Noteworthy population trends during the 12-month period included the following:
- Among the 3,143 U.S. counties covered by the Census Bureau’s latest estimates, Manhattan (New York County) experienced the second largest total population decline — a loss of 110,958 people, exceeded only by Los Angeles, California (down 159,162). Ranking 4th and 5th on the national loss list — just behind Cook County, Illinois, which contains Chicago — were Brooklyn/Kings (down 86,341) and Queens (down 64,348). The Bronx, whose population decreased by 41,490, was the eighth biggest loser among all counties.
- After a decade of growth, New York’s most populous upstate counties — Albany, Erie, Monroe and Onondaga — all experienced population decreases in 2020-2021. A similar reversal occurred downstate in the suburban counties of Westchester and Nassau, where populations dropped slightly following a decade in which both counties had experienced modest growth, according to the 2020 decennial census.
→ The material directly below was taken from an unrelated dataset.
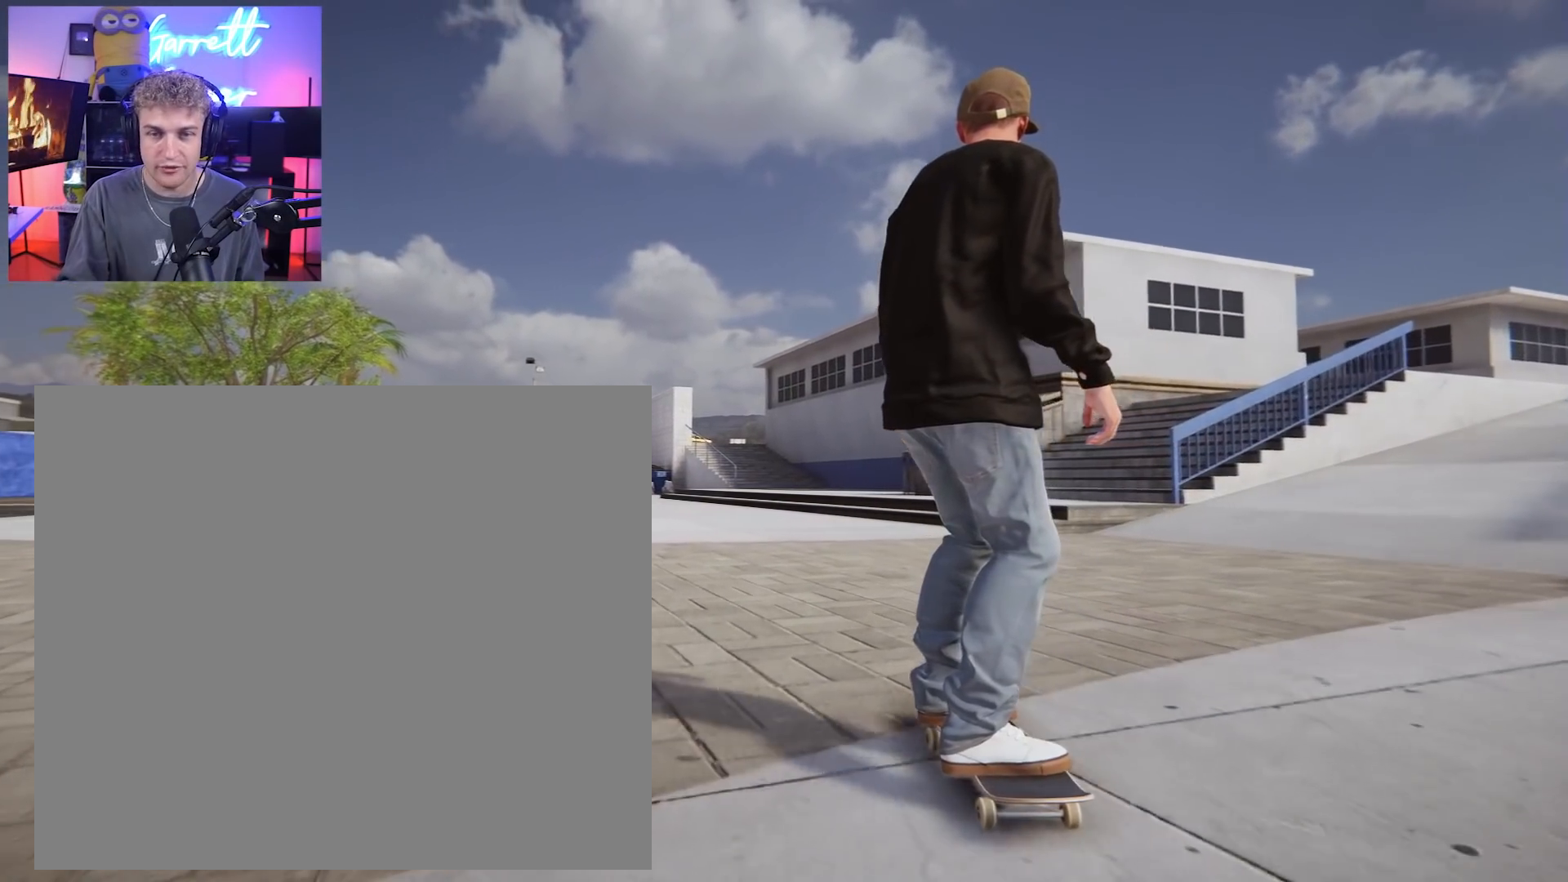
{"buttons": ["L2"], "left_stick": "center", "right_stick": "center", "events": [[400, "L2", "down"]]}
- In absolute terms, Orange County had New York’s largest countywide population gain, adding a 3,203 residents, followed by Suffolk (2,245), Saratoga (1,670), Dutchess (1,370), Ulster (1,264), Sullivan (1,163) and Rockland (1,106).
- Sullivan County, up 1.5 percent, had the highest rate of population growth, followed by Greene County, whose population grew 1.3 percent. The other 25 New York counties with growing populations added less than a percentage point to their totals.
- Populations increased last year in several upstate rural counties that had experienced sharp population losses in the previous decade. The biggest positive population turnarounds occurred in the neighboring trio of Greene, Schoharie, Delaware counties — all of which had experienced population losses in the previous decades, exacerbated by the aftereffects of Hurricane Irene in August 2011.
New York City’s decline last year was driven mainly by a net domestic migration outflow of 342,449 people, more than triple its annual average domestic migration losses from 2010 to 2020. Slightly offsetting that decline was a small “natural increase” of 29,000 — since, even during the pandemic, births slightly outnumbered deaths. The city also gained 12,695 immigrants during this period — a tiny number, by historical standards.
However, the net domestic outflow from the rest of the state was just 9,736 people, less than one-fifth the prior decade average of 54,000 a year. The Census Bureau estimates do not track migrants by county or state of origin, but it’s safe to surmise that most of the gain in the rest of the state consisted of emigres from New York City.
During the previous decade, only two New York counties — Saratoga and Ontario — consistently gained more migrants than they lost to other counties and states. But from mid-2020 to mid-2021, the new estimates show that 30 of the 57 counties outside New York City experienced net migration inflows. On a percentage basis, the largest migration flows went into the mid-Hudson Valley and Catskills north of New York City.